Tarko ou la désillusion d'un emblème UMP en banlieue
Tarek Mouadane, alias "Tarkozy" ou "Tarko", considéré en 2007 comme l'emblème de l'UMP en banlieue, a vu son étoile pâlir après une détention en 2011 suite à un accident mortel et porte aujourd'hui un regard critique sur la politique de son mentor en banlieue.
Le conte de fée n'aura pas duré pour ce jeune des cités de 31 ans, hyperactif lancé dans la "Sarkozie" par Rachida Dati, et actuellement sans emploi.
Tout bascule le 5 juillet 2011, lorsqu'il renverse mortellement un enfant de 9 ans avec sa voiture à Argenteuil (Val-d'Oise). "C'est un drame, j'y pense tous les jours", dit-il lors d'un entretien avec l'AFP.
Après trois semaines de prison pour "homicide involontaire par conducteur ayant fait usage de stupéfiants", selon une source proche du dossier, il est relâché et placé sous contrôle judiciaire en attendant un jugement.
Du coup, alors que la campagne présidentielle bat son plein, il se fait discret, mais compte bien se rendre dimanche au meeting de Nicolas Sarkozy à Villepinte (Seine-Saint-Denis).
En 2007, il était de tous les meetings du candidat UMP, apparaissant comme l'emblème de sa politique dans les banlieues.

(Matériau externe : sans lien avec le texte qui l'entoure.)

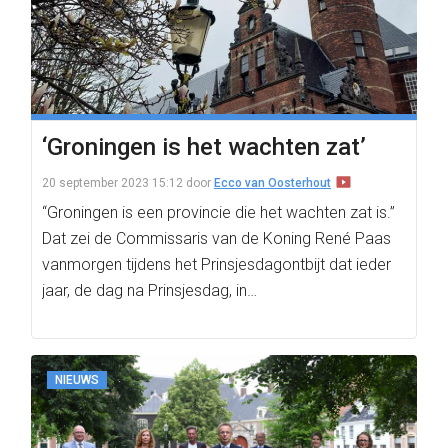
‘Groningen is het wachten zat’
20 september 2023 15:12
door
Ecco van Oosterhout
“Groningen is een provincie die het wachten zat is.”
Dat zei de Commissaris van de Koning René Paas
vanmorgen tijdens het Prinsjesdagontbijt dat ieder
jaar, de dag na Prinsjesdag, in…
NIEUWS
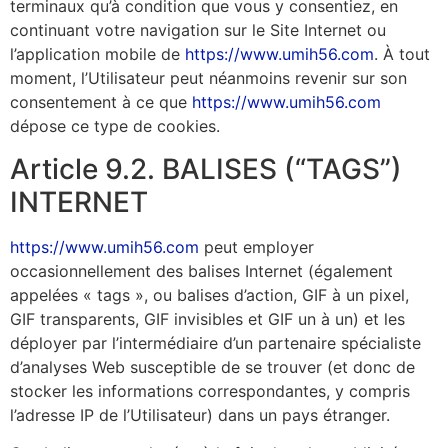
terminaux qu’à condition que vous y consentiez, en
continuant votre navigation sur le Site Internet ou
l’application mobile de
https://www.umih56.com
. À tout
moment, l’Utilisateur peut néanmoins revenir sur son
consentement à ce que
https://www.umih56.com
dépose ce type de cookies.
Article 9.2. BALISES (“TAGS”)
INTERNET
https://www.umih56.com
peut employer
occasionnellement des balises Internet (également
appelées « tags », ou balises d’action, GIF à un pixel,
GIF transparents, GIF invisibles et GIF un à un) et les
déployer par l’intermédiaire d’un partenaire spécialiste
d’analyses Web susceptible de se trouver (et donc de
stocker les informations correspondantes, y compris
l’adresse IP de l’Utilisateur) dans un pays étranger.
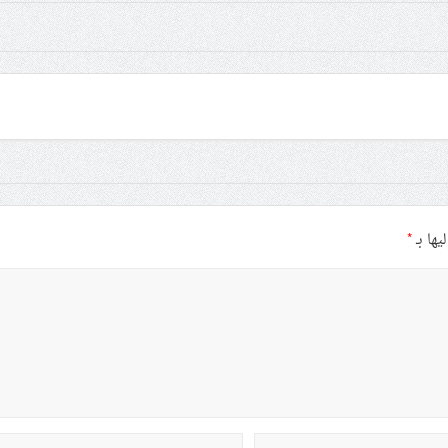
يها بـ
*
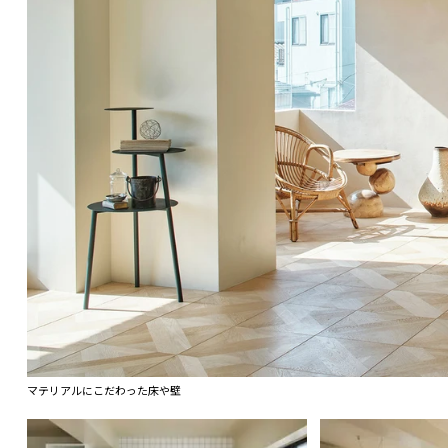
マテリアルにこだわった床や壁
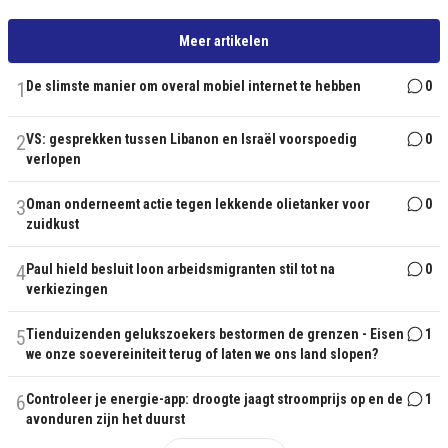
Meer artikelen
1
De slimste manier om overal mobiel internet te hebben
0
2
VS: gesprekken tussen Libanon en Israël voorspoedig
0
verlopen
3
Oman onderneemt actie tegen lekkende olietanker voor
0
zuidkust
4
Paul hield besluit loon arbeidsmigranten stil tot na
0
verkiezingen
5
Tienduizenden gelukszoekers bestormen de grenzen - Eisen
1
we onze soevereiniteit terug of laten we ons land slopen?
6
Controleer je energie-app: droogte jaagt stroomprijs op en de
1
avonduren zijn het duurst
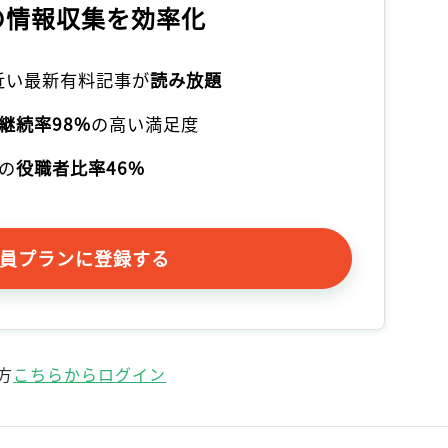
の情報収集を効率化
本近い最新有料記事が
読み放題
継続率98%
の高い満足度
の
役職者比率46%
員プランに登録する
方
こちらからログイン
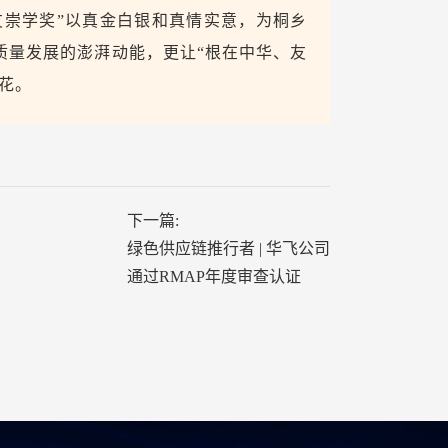
友崇学奖”以真金白银和真情实意，为桐乡
质量发展的澎湃动能，更让“根在中华、友
花。
下一篇:
绿色供应链推行者 | 华飞公司
通过RMAP年度审查认证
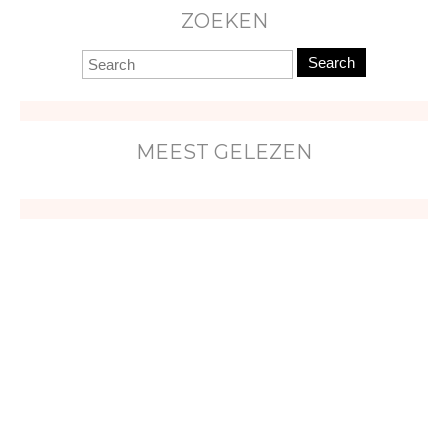
ZOEKEN
Search
MEEST GELEZEN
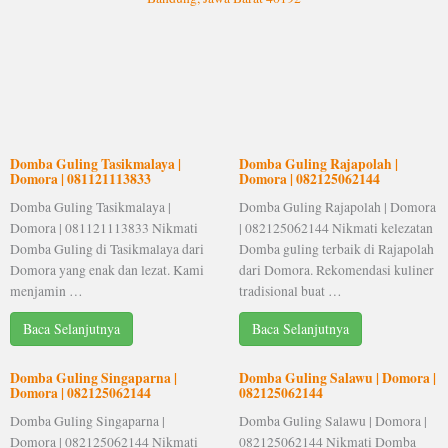
Domba Guling Tasikmalaya |
Domba Guling Rajapolah |
Domora | 081121113833
Domora | 082125062144
Domba Guling Tasikmalaya |
Domba Guling Rajapolah | Domora
Domora | 081121113833 Nikmati
| 082125062144 Nikmati kelezatan
Domba Guling di Tasikmalaya dari
Domba guling terbaik di Rajapolah
Domora yang enak dan lezat. Kami
dari Domora. Rekomendasi kuliner
menjamin …
tradisional buat …
Baca Selanjutnya
Baca Selanjutnya
Domba Guling Singaparna |
Domba Guling Salawu | Domora |
Domora | 082125062144
082125062144
Domba Guling Singaparna |
Domba Guling Salawu | Domora |
Domora | 082125062144 Nikmati
082125062144 Nikmati Domba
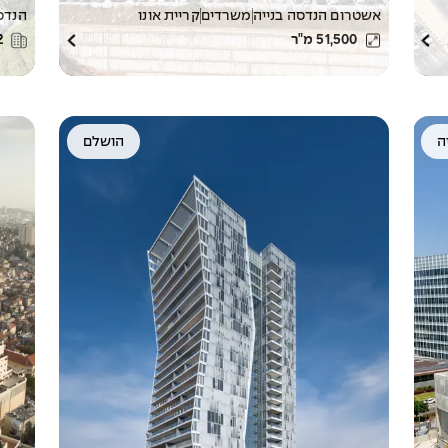
אשטרום הנדסה בנייה
משרדים
קריית אונו
הנדסה
51,500
מ"ר
2
ה
הושלם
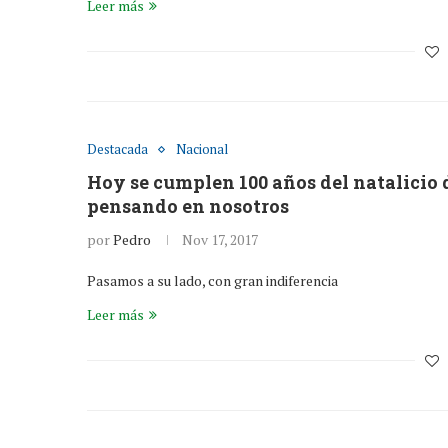
Leer más
Destacada
Nacional
Hoy se cumplen 100 años del natalicio d
pensando en nosotros
por
Pedro
Nov 17, 2017
Pasamos a su lado, con gran indiferencia
Leer más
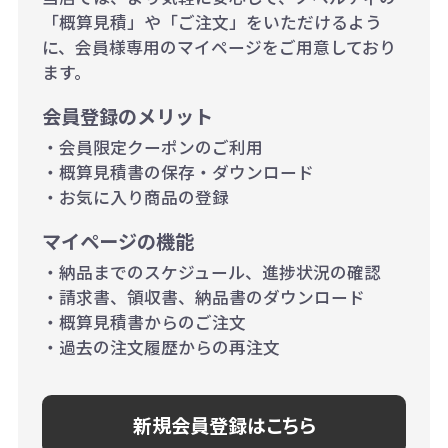
当たり）
「概算見積」や「ご注文」をいただけるよう
に、会員様専用のマイページをご用意しており
500個~999個の場合：35円（1個
ます。
当たり）
会員登録のメリット
1,000個以上：28円（1個当た
・会員限定クーポンのご利用
り）
・概算見積書の保存・ダウンロード
・お気に入り商品の登録
マイページの機能
・納品までのスケジュール、進捗状況の確認
・請求書、領収書、納品書のダウンロード
・概算見積書からのご注文
・過去の注文履歴からの再注文
新規会員登録はこちら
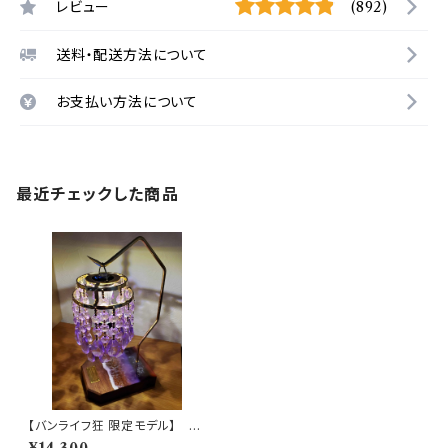
レビュー
(892)
送料・配送方法について
お支払い方法について
最近チェックした商品
【バンライフ狂 限定モデル】 6
0'sクリスタルシャンデリアシェ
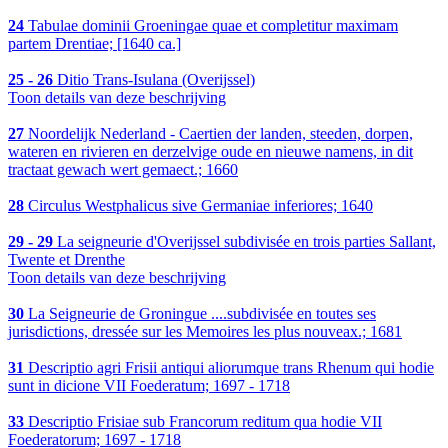
24
Tabulae dominii Groeningae quae et completitur maximam
partem Drentiae; [1640 ca.]
25 - 26
Ditio Trans-Isulana (Overijssel)
Toon details van deze beschrijving
27
Noordelijk Nederland - Caertien der landen, steeden, dorpen,
wateren en rivieren en derzelvige oude en nieuwe namens, in dit
tractaat gewach wert gemaect.; 1660
28
Circulus Westphalicus sive Germaniae inferiores; 1640
29 - 29
La seigneurie d'Overijssel subdivisée en trois parties Sallant,
Twente et Drenthe
Toon details van deze beschrijving
30
La Seigneurie de Groningue ....subdivisée en toutes ses
jurisdictions, dressée sur les Memoires les plus nouveax.; 1681
31
Descriptio agri Frisii antiqui aliorumque trans Rhenum qui hodie
sunt in dicione VII Foederatum; 1697 - 1718
33
Descriptio Frisiae sub Francorum reditum qua hodie VII
Foederatorum; 1697 - 1718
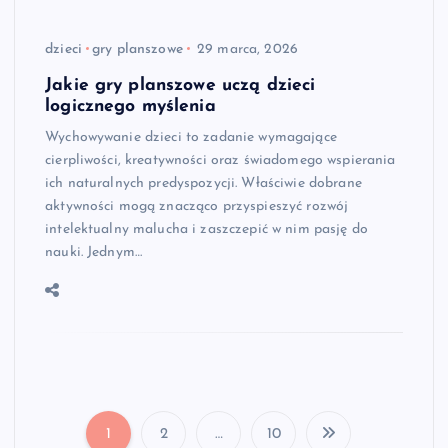
dzieci
gry planszowe
29 marca, 2026
Jakie gry planszowe uczą dzieci
logicznego myślenia
Wychowywanie dzieci to zadanie wymagające
cierpliwości, kreatywności oraz świadomego wspierania
ich naturalnych predyspozycji. Właściwie dobrane
aktywności mogą znacząco przyspieszyć rozwój
intelektualny malucha i zaszczepić w nim pasję do
nauki. Jednym…
1
2
…
10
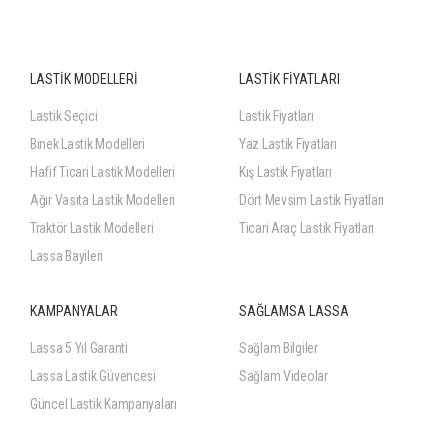
LASTİK MODELLERİ
LASTİK FİYATLARI
Lastik Seçici
Lastik Fiyatları
Binek Lastik Modelleri
Yaz Lastik Fiyatları
Hafif Ticari Lastik Modelleri
Kış Lastik Fiyatları
Ağır Vasıta Lastik Modelleri
Dört Mevsim Lastik Fiyatları
Traktör Lastik Modelleri
Ticari Araç Lastik Fiyatları
Lassa Bayileri
KAMPANYALAR
SAĞLAMSA LASSA
Lassa 5 Yıl Garanti
Sağlam Bilgiler
Lassa Lastik Güvencesi
Sağlam Videolar
Güncel Lastik Kampanyaları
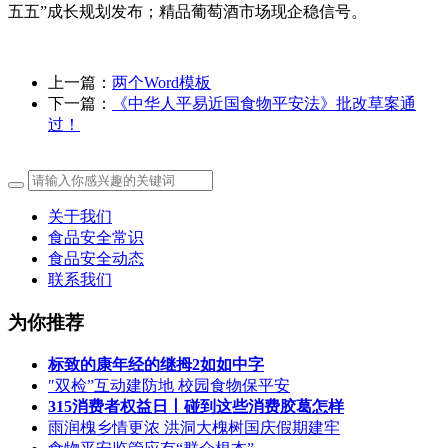
五五”成长规划发布；精品葡萄酒市场现企稳信号。
上一篇：
两个Word模板
下一篇：
《中华人平易近国食物平安法》批改草案通
过！
关于我们
食品安全常识
食品安全动态
联系我们
为你推荐
标致的康年经的继拇2如如中字
″双检”互动建防地 校园食物保平安
315消费者权益日丨碰到这些消费胶葛怎样
雨润槐乡情更浓 洪洞大槐树国庆假期建牢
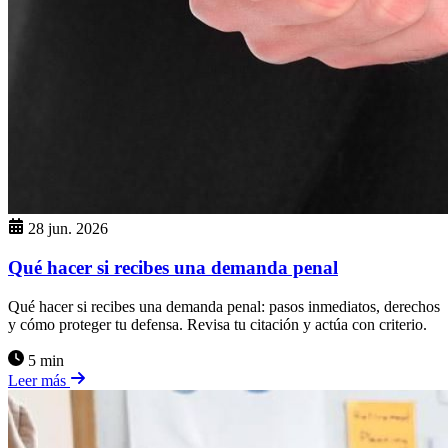
28 jun. 2026
Qué hacer si recibes una demanda penal
Qué hacer si recibes una demanda penal: pasos inmediatos, derechos
y cómo proteger tu defensa. Revisa tu citación y actúa con criterio.
5 min
Leer más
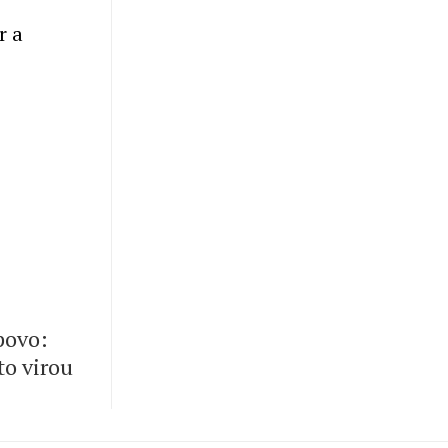
r a
 povo:
to virou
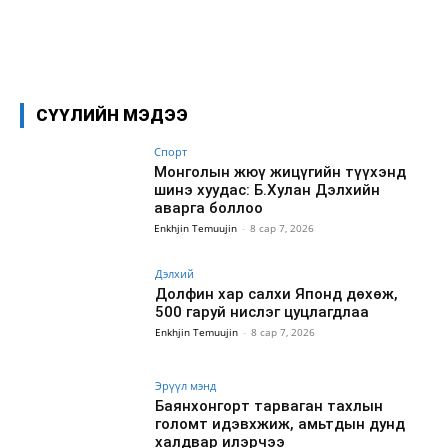
Facebook
X
WhatsApp
СҮҮЛИЙН МЭДЭЭ
Спорт
Монголын жюү жицүгийн түүхэнд
шинэ хуудас: Б.Хулан Дэлхийн
аварга боллоо
Enkhjin Temuujin
-
8 сар 7, 2026
Дэлхий
Долфин хар салхи Японд дөхөж,
500 гаруй нислэг цуцлагдлаа
Enkhjin Temuujin
-
8 сар 7, 2026
Эрүүл мэнд
Баянхонгорт тарваган тахлын
голомт идэвхжиж, амьтдын дунд
халдвар илэрчээ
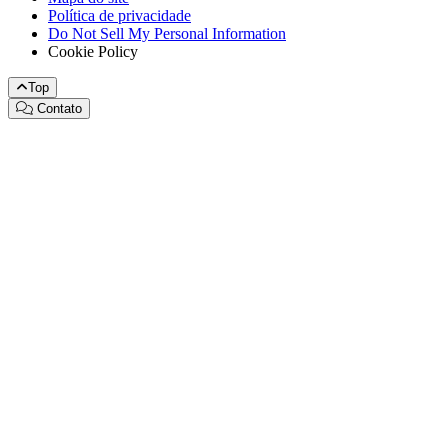
Política de privacidade
Do Not Sell My Personal Information
Cookie Policy
Top
Contato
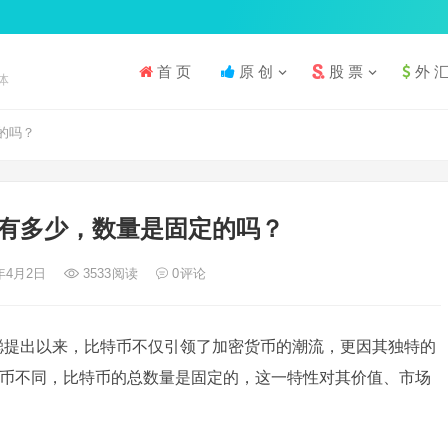
首 页
原 创
股 票
外 
体
的吗？
有多少，数量是固定的吗？
4年4月2日
3533
阅读
0
评论
本聪提出以来，比特币不仅引领了加密货币的潮流，更因其独特的
币不同，比特币的总数量是固定的，这一特性对其价值、市场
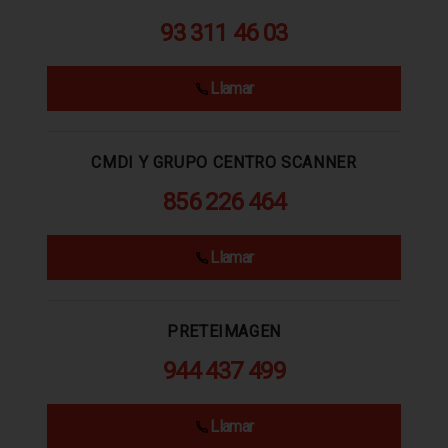
93 311 46 03
Llamar
CMDI Y GRUPO CENTRO SCANNER
856 226 464
Llamar
PRETEIMAGEN
944 437 499
Llamar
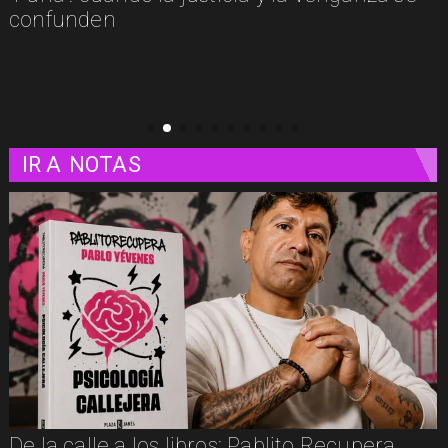
Alicia Silverstone volverá a in
Cher Horowitz
IR A
NOTAS
De la calle a los libros: Pablito Recupera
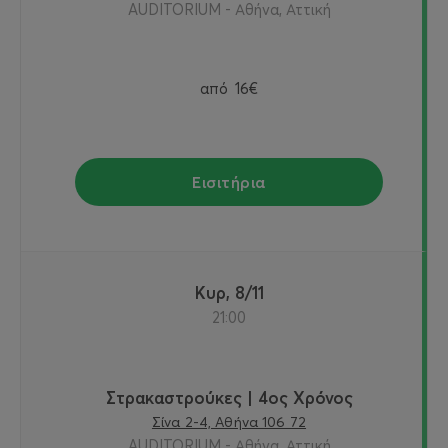
AUDITORIUM - Αθήνα, Αττική
από
16€
Εισιτήρια
Κυρ, 8/11
21:00
Στρακαστρούκες | 4ος Χρόνος
Σίνα 2-4, Αθήνα 106 72
AUDITORIUM - Αθήνα, Αττική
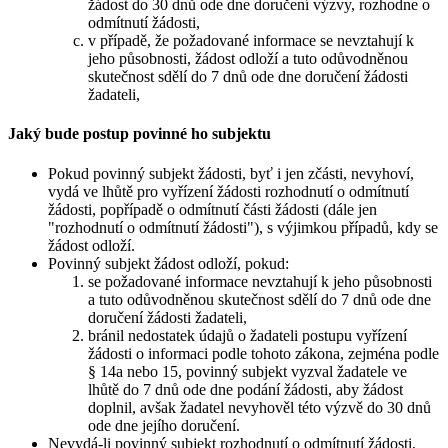
žádost do 30 dnů ode dne doručení výzvy, rozhodne o
odmítnutí žádosti,
v případě, že požadované informace se nevztahují k
jeho působnosti, žádost odloží a tuto odůvodněnou
skutečnost sdělí do 7 dnů ode dne doručení žádosti
žadateli,
Jaký bude postup povinné ho subjektu
Pokud povinný subjekt žádosti, byť i jen zčásti, nevyhoví,
vydá ve lhůtě pro vyřízení žádosti rozhodnutí o odmítnutí
žádosti, popřípadě o odmítnutí části žádosti (dále jen
"rozhodnutí o odmítnutí žádosti"), s výjimkou případů, kdy se
žádost odloží.
Povinný subjekt žádost odloží, pokud:
se požadované informace nevztahují k jeho působnosti
a tuto odůvodněnou skutečnost sdělí do 7 dnů ode dne
doručení žádosti žadateli,
bránil nedostatek údajů o žadateli postupu vyřízení
žádosti o informaci podle tohoto zákona, zejména podle
§ 14a nebo 15, povinný subjekt vyzval žadatele ve
lhůtě do 7 dnů ode dne podání žádosti, aby žádost
doplnil, avšak žadatel nevyhověl této výzvě do 30 dnů
ode dne jejího doručení.
Nevydá-li povinný subjekt rozhodnutí o odmítnutí žádosti,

Tombé en disgrâce, il jure cependant n'avoir "rien à reprocher à Sarkozy, (mais) en veut beaucoup à son entourage" qui le tient à l'écart de son idole.
"Mon discours a été travesti, on a essayé de me faire passer pour un pro-UMP alors que je ne suis ni encarté, ni de gauche ou de droite", lance-t-il.
Pour lui, tout commence un soir d'octobre 2005. Alors que le ministre et futur candidat Sarkozy est chahuté lors de sa visite sur la dalle d'Argenteuil, le jeune impétueux l'interpelle sur son projet pour les banlieues. "Je n'ai pas demandé des aides sociales, juste ce qu'il comptait faire pour ces jeunes des quartiers qui n'ont pas d'emploi, qui veulent réussir", se souvient-il.
"Pied de nez"
Peu disert sur ses revenus, il dit vivre de l'aide de ses parents et des amis tandis qu'il travaille sur "un projet d'import-export de produits agroalimentaires vers Dubaï".
A l'instigation de Rachida Dati, il avait créé en 2006 l'association BBR (Bleu-Blanc-Rouge). "Un pied de nez au Front national pour leur dire que le drapeau bleu-blanc-rouge n'était pas qu'à eux", explique-t-il.
"Il ne faut pas se leurrer, cette association était censée valoriser les jeunes, leur trouver des centres d'intérêt mais son financement n'a pas servi à grand-chose à part à ces personnes-là", commente une militante associative d'Argenteuil, sous couvert de l'anonymat.
Avec 20.000 euros de subventions, "on a réalisé des table-rondes, on a fait venir des chefs d'entreprise, on a organisé des job-dating (recrutement express, ndlr) qui ont aidé les jeunes à trouver du travail, alors que des associations touchent beaucoup plus que ça pour créer des fêtes de quartiers!", se justifie "Tarko".
"C'est un petit du quartier, il s'est servi de l'opportunité pour essayer de faire bouger les choses", témoigne Mohamed, 40 ans, un voisin qui estime que ce rapprochement avec Sarkozy lui a attiré des hostilités sur place.
Crâne rasé, physique de boxeur, Tarek Mouadane se montre peu loquace sur BBR, mais plus bavard pour défendre l'intégration car il a "l'impression que les banlieues sont laissées entre parenthèses". "Il faudrait bien se repencher sur ces quartiers, prendre le pouls mais pas une fois tous les cinq ans", estime-t-il.
Alors fut-il un simple alibi ou pur opportuniste? "Peut-être que mon engagement a servi en période électorale, qu'on se serve de moi, pourquoi pas, mais c'est réciproque", dit-il. "Moi je me sers aussi de ces partis politiques" pour "les mettre devant des faits réels".